# [STUDY TEXT]
+ + + + +
When Liselotte last visited her parents in Usingen in 1937, she became aware that Nazism had a strong following in the area after suffering anti-Semitic abuse. She was sent back to Switzerland and soon after her parents fled to Frankfurt, Germany before taking refuge in the United States in 1941. Liselotte remained in Switzerland until she joined her family in the United States in 1946.

Switzerland held a profound importance in her life and became the setting for her novel Tongue-Tied.

In New York she attended Hunter College. In the immediate post-war years, the college waived many of the normal entry requirements and attracted a large number of European refugees who had missed out on formal education. It was there that she first met Ruth Klüger, a Holocaust survivor whose memoir Still Alive discusses Hunter and the start of what would be her lifelong friendship with Liselotte. After graduating, she earned a master's degree in comparative literature from Yale. While at Yale, she met her future husband Peter Marshall, a British history doctoral student.

Peter and Liselotte moved to England in 1953, married, and had two children Eleanor and Oliver in Bristol where Peter worked at the university.

The family moved often; from Bristol to California and back to Montreal, and finally to Manchester. When her husband Peter retired, they moved to Whaley Bridge (in Derbyshire), and finally to London.

Among other things, Liselotte felt comfortable with her official status of being stateless since she disliked the idea of nationality. Her husband Peter died in 2008, Liselotte lived for 9 more years until her death in 2017. She was survived by her children Eleanor and Oliver, and her grandchildren Jessica, Sam, Anneliese, and George.
+ + + + +
# [SUPPLIED DATA]
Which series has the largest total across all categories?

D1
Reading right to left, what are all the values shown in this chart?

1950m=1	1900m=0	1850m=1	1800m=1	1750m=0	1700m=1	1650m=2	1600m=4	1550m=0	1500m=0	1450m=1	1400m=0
+ + + + +
# [LIST OF TASKS]
- a) In the text about Liselotte, which of her novels is set in Switzerland?
- b) Please carry on the text about Liselotte from the point where it stops.

# [RESPONSES BY ITEM NUMBER]
- a) Tongue-Tied.

- b)
== Tongue-Tied ==
Highlighting the intersections of antisemitism and ableism, Tongue-Tied is a novel written by Liselotte Marshall about a New York-based interpreter, Rachel. Upon losing her ability to speak, Rachel is overcome by a past of painful memories that contributes to the breakdown of her marriage and a series of reflections on her family and upbringing as a stateless person. The themes of the novel highlight Marshall's own experiences as a refugee in Switzerland where she battled bone tuberculosis and struggled against her experiences with antisemitism. Marshall began drafting the novel in 1970 in English, but she took a hiatus due to the intensity of emotions she experienced while writing. She finished Tongue-Tied in 1991. However, the novel was originally published in German in 1997, followed by French in 2000, and then in 2004 in English, its original language.

Marshall said of Tongue-Tied that she hoped to erase the pain of her childhood. She wanted to tell her story, and highlight a child's life in a sanatorium in Leysin. On why Marshall chose to write a novel, she states that a novel allowed her to express things she would not feel safe expressing in an autobiography. She feared backlash for her critical portrayal of Swiss society in the 1930s and 1940s.